Oklahoma tribe proposes casino near The Woodlands

? Another proposal for a casino in Wyandotte County, near The Woodlands parimutuel racing complex, is being promoted by an Indian tribe from Oklahoma that has negotiated an agreement giving it a three-year option to buy land from the city.

The 37-page agreement will be considered today by the Unified Government of Wyandotte County and Kansas City, Kan., said Hal Walker, attorney for the government.

Preliminary plans of the Delaware tribe, which has its headquarters near Bartlesville, Okla., call for a $150 million development that would include a casino, hotel and entertainment complex on the 34-acre site directly in front of the racing complex. The tribe is working with the Las Vegas-based Gillman Group. President Fred Gillman said his firm had developed seven tribal casinos in California and New Mexico.

The project would require state and federal approval, which is not a sure thing. If approved, the tribe would pay the city $2 million for the land, plus a share of future revenues — 4.2 percent for the first seven years and 6.5 percent annually after that.

Walker said that in the early 1800s the Delaware tribe claimed ownership of Wyandotte County and most of neighboring Leavenworth County. The tribe remained in Kansas from 1829 to the mid-1860s, when the government relocated it to Oklahoma.

But it is technically landless, having been a tenant on the Cherokee tribe’s Oklahoma reservation since 1866.

“We are a landless tribe,” Delaware Chief Joe Brooks said. “We have a right to go back to any former reservation and put it in trust” with the federal government, which is the first of several casino hurdles the tribe faces.

Brooks said the tribe has at least 10,000 members, and that in a vote five years ago 80 percent favored it going ahead with efforts to operate a casino, which he said would provide money for health care, education and cultural preservation.

The tribe recently approached officials in Lawrence about locating a casino there, but city officials were cool to the idea, Gillman said.

Bill Grace, controlling partner of the group that owns The Woodlands, has for years sought approval from the Kansas Legislature to develop a casino and resort hotel at the racetrack complex. He said Tuesday that he planned to try again next year, and cast doubt on the possibility of the Delaware tribe’s plan ever being approved.

“This whole Delaware thing is smoke,” Grace said. “I don’t think they have any intention of building a casino in Kansas when they have better opportunities and better earning potential in other locations.”

Two other tribes have proposed casino and resort hotel projects near the Kansas Speedway, the popular NASCAR racing track that has been a catalyst for rapid commercial development in the area.

The Sac and Fox and Kickapoo tribes, which operate casinos north of Topeka, signed a similar agreement with the city in May for a jointly owned casino just west of the speedway.

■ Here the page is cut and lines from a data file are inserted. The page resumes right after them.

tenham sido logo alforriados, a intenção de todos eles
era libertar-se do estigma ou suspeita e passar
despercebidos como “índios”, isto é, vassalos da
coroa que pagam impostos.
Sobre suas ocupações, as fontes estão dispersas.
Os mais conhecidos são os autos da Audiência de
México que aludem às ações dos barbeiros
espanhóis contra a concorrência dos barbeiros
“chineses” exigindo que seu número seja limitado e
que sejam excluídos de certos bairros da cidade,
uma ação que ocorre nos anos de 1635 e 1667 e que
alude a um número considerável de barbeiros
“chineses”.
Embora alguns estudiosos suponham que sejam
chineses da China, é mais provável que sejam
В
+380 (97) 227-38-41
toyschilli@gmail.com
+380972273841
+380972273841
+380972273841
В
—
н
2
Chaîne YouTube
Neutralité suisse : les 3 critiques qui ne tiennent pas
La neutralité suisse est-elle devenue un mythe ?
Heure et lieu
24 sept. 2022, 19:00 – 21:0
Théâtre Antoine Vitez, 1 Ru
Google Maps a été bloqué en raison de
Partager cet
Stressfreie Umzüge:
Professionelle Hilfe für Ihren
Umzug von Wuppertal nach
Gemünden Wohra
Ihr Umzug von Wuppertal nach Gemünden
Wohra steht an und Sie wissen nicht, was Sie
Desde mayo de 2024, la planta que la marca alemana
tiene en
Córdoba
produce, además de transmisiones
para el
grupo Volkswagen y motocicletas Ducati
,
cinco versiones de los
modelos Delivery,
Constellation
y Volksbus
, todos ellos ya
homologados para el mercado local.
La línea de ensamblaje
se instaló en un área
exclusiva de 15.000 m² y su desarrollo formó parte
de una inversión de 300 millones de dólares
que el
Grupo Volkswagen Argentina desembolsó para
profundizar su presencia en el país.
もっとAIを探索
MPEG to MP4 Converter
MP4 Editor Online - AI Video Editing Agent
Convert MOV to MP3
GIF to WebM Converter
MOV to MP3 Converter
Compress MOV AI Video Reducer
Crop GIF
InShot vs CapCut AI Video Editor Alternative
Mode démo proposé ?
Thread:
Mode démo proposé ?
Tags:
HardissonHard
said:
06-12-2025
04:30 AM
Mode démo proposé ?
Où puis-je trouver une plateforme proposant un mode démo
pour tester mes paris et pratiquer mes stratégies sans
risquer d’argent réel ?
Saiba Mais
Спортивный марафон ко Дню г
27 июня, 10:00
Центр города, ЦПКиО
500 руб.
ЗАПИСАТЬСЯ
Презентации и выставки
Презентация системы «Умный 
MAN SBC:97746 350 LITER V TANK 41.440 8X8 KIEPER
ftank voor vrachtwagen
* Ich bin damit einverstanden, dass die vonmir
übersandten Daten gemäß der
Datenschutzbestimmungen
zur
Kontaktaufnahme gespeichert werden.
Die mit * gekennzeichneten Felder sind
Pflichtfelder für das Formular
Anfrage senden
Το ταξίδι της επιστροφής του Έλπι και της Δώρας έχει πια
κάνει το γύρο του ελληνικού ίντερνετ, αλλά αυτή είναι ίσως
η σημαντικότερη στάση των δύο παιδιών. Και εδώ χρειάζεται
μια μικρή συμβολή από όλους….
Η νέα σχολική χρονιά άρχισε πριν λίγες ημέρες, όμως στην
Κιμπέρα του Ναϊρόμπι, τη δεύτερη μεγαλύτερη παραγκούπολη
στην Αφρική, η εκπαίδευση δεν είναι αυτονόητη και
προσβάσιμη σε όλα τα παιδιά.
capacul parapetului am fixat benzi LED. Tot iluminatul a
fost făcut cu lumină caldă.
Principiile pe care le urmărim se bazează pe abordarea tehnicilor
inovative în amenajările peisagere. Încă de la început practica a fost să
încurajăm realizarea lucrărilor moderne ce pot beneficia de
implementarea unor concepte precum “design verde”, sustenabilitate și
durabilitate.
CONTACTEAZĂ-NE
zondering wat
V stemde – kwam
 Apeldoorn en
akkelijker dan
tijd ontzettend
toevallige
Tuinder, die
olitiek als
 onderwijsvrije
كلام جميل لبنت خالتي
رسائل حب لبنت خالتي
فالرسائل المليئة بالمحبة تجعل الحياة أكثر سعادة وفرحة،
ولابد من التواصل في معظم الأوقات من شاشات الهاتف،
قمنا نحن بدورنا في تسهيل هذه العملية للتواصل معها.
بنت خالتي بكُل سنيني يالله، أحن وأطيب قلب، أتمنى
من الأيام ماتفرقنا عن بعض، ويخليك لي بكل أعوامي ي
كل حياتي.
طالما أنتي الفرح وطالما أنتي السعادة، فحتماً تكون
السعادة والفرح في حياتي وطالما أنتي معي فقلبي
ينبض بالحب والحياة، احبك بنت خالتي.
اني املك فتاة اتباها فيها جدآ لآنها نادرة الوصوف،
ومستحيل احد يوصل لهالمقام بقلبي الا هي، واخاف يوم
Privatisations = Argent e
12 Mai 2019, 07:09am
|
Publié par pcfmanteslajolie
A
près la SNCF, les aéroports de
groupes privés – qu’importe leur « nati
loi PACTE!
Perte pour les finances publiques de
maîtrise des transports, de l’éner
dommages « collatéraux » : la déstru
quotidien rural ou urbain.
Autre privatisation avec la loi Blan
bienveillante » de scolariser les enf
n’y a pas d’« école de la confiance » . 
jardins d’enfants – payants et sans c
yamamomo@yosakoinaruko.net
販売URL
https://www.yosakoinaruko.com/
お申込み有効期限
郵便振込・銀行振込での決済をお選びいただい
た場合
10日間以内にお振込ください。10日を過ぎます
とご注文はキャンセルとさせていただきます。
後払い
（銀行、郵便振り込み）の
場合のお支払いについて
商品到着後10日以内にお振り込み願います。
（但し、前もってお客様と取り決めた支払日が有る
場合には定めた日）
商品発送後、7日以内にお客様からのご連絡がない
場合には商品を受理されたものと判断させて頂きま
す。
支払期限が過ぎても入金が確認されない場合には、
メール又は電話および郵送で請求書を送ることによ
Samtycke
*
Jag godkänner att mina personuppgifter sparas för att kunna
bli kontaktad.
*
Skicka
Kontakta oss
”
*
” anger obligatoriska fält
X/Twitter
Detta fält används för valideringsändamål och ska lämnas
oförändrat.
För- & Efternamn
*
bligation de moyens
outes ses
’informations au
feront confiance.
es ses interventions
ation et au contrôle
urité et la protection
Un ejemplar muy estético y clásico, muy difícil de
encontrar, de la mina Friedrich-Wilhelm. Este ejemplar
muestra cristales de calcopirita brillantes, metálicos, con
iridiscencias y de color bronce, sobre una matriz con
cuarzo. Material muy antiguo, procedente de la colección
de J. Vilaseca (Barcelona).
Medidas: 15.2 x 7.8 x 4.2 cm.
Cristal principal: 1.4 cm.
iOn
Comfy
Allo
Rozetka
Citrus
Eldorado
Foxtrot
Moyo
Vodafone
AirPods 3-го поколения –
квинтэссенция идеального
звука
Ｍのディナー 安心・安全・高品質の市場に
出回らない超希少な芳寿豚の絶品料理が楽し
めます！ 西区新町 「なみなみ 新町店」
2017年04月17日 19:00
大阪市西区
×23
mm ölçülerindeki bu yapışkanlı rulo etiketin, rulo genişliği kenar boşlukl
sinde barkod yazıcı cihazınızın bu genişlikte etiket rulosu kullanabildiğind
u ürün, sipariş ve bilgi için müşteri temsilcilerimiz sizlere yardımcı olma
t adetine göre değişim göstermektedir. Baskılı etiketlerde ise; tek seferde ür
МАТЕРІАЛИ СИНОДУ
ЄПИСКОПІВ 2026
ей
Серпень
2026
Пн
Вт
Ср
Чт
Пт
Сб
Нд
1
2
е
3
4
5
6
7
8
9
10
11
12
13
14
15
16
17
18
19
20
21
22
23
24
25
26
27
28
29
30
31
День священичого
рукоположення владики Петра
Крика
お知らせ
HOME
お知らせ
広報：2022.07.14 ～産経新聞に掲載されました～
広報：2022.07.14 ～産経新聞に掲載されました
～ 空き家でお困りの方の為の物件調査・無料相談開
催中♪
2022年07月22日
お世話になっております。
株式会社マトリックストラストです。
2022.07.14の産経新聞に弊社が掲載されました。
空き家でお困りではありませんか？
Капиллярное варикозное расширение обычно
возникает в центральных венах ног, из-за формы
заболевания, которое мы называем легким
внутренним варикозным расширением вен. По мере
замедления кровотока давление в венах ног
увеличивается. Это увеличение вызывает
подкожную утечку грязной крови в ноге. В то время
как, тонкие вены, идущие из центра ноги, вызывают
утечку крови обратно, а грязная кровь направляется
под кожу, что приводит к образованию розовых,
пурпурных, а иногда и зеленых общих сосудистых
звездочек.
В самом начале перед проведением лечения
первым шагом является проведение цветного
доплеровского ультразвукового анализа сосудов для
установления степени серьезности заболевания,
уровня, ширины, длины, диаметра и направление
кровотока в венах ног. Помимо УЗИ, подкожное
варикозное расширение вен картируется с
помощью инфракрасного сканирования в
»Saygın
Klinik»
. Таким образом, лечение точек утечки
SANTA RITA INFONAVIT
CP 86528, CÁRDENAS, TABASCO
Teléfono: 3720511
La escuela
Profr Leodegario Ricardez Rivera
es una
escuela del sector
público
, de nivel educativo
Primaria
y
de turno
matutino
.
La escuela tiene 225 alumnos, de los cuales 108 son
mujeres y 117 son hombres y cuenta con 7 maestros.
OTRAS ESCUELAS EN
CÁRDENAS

The Wyandotte tribe of Oklahoma once signed a similar development and revenue-sharing agreement with the city for a casino to be built in partnership with The Woodlands, but the tribe has since shifted its efforts to a site south of the Kansas Speedway.

Last month, over city objections, the Wyandotte tribe opened a small casino on land adjacent to its historic tribal cemetery in downtown Kansas City, Kan. State officials are seeking to close the operation, saying the tribe has no authority to offer public gambling there.